La présence de Téhéran est partout dans l’arc de cercle qui va du Liban à l’Irak et au Yémen au sud. Dans ces conditions les craintes saoudiennes sont justifiées et ses espoirs de neutraliser l’influence iranienne déçus. De plus, les importantes capacités en termes de missiles et de drones développées par l’Iran ces dernières années et dont l’Arabie saoudite a subi les effets lors des attaques revendiquées par les Houthis en 2019 contre les installations pétrolières d’ARAMCO sont une source d’inquiétude. Les pays de la région souhaitent installer un système de protection antiaérien que seuls les Américains ou les Israéliens seraient capables de fournir.
Les Américains reprennent la main
De leur côté les Américains n’ont pas ménagé leurs efforts pour regagner l’influence perdue ces dernières années. Les visites à Riyad d’Anthony Blinken, Lloyd Austin, du Général Erik Kurilla, commandant du Central command, et d’autres hauts responsables américains se sont multipliées depuis le 7 octobre. Riyad est (re)devenu un interlocuteur majeur de Washington et a retrouvé sa place d’allié privilégié. Ce qui flatte l’ego de Mohammed Ben Salmane qui a avait été meurtri par le fait d’être traité en paria après l’assassinat de Jamal Khashoggi. La pusillanimité des Chinois réticents à s’engager en mer Rouge où pourtant leurs intérêts sont en jeu a fait le reste.
Dans ce contexte de fortes tensions, il n’est pas étonnant que les pays de la région aient choisi leur camp. Il est vrai que Washington dispose de trente mille militaires dans la région. L’aide non négligeable en termes d’engagement direct pour la Jordanie, d’autorisations de survols pour les aviations occidentales dans les autres pays, les renseignements fournis par les pays de la région traversés par les drones et missiles iraniens lors de leur attaque du 13 avril ont été d’une aide précieuse même si ces États se sont abstenus de tout commentaire sur l’aide fournie aux alliés occidentaux y compris Israël.
En participant activement à l’opération, la Jordanie a pris un risque important en allant à contre-courant de la majorité de sa population qui manifeste massivement devant l’ambassade d’Israël à Amman.
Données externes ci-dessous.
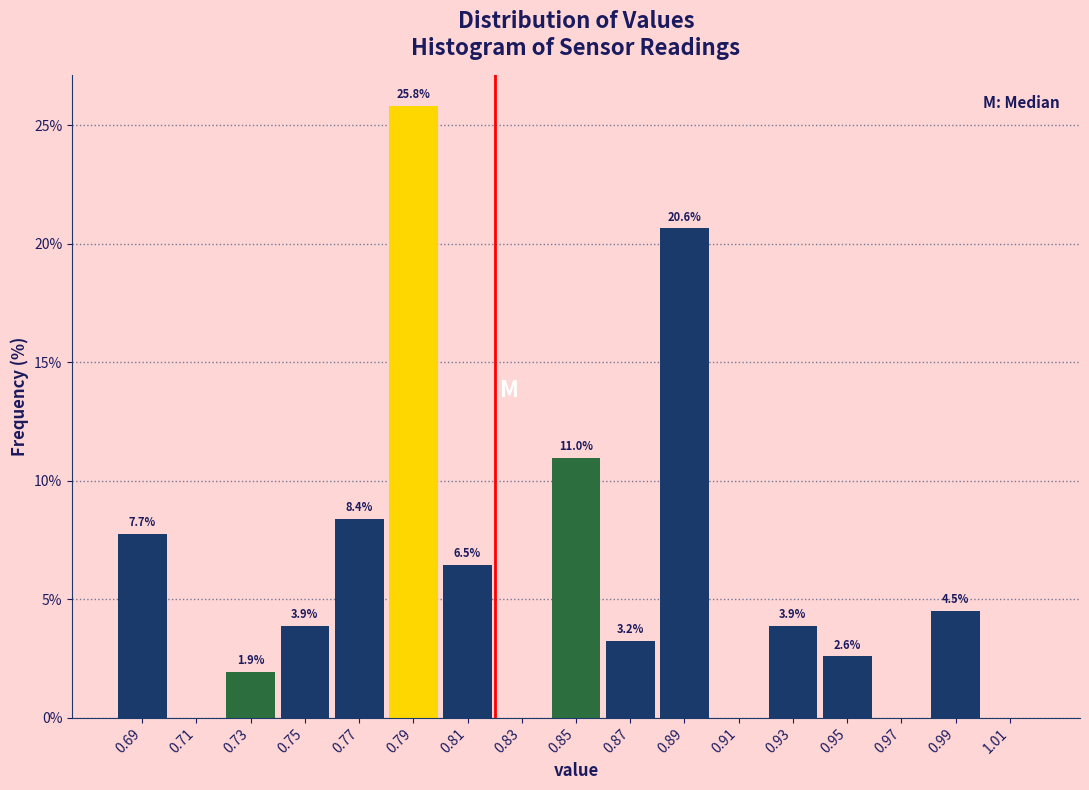

Which range on the x-axis has the tallest bar?

0.78 to 0.80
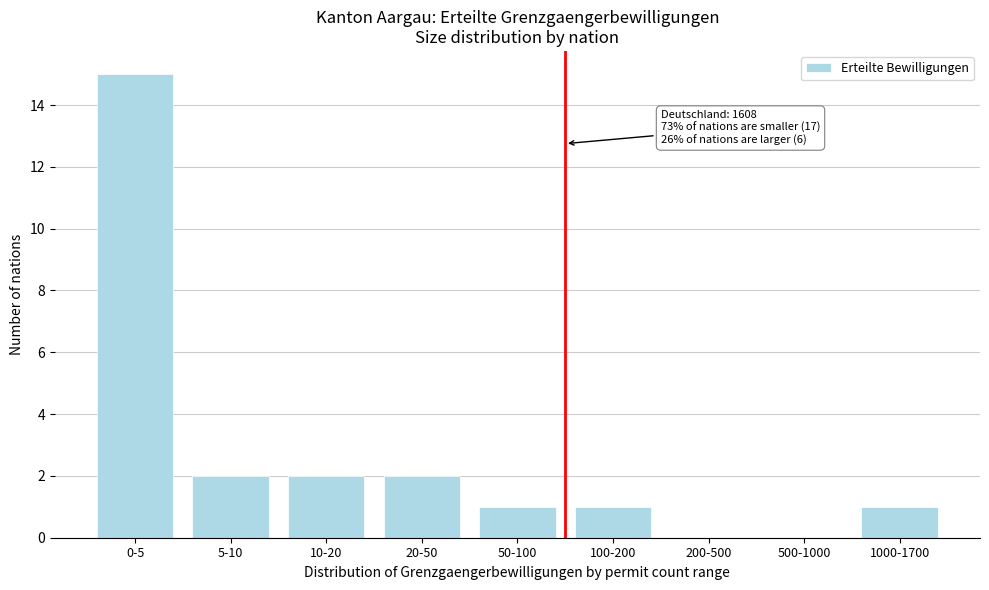

Reading left to right, extract all data points from this chart.

0-5=15	5-10=2	10-20=2	20-50=2	50-100=1	100-200=1	200-500=0	500-1000=0	1000-1700=1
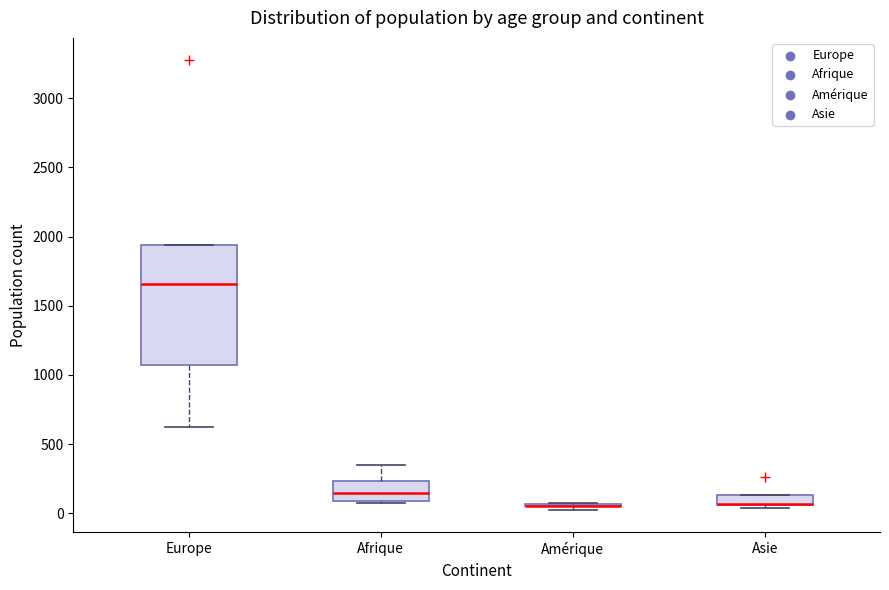

Where does the lower whisker of the box for Europe end on the y-axis? The values are not printed on the chart, so give them approximately, as read against the axis.

650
Le Royaume hachémite avance l’argument de la défense de son espace aérien mais l’a autorisé aux chasseurs israéliens qui ont abattu un grand nombre de missiles et de drones au-dessus de la Jordanie.
Pour les pays de la région, la menace iranienne pèse très lourd dans la balance et les capacités ou la volonté d’action de la Russie et de la Chine sont encore loin de répondre aux attentes et aux impératifs de sécurité que ces pays attendent de leurs alliés.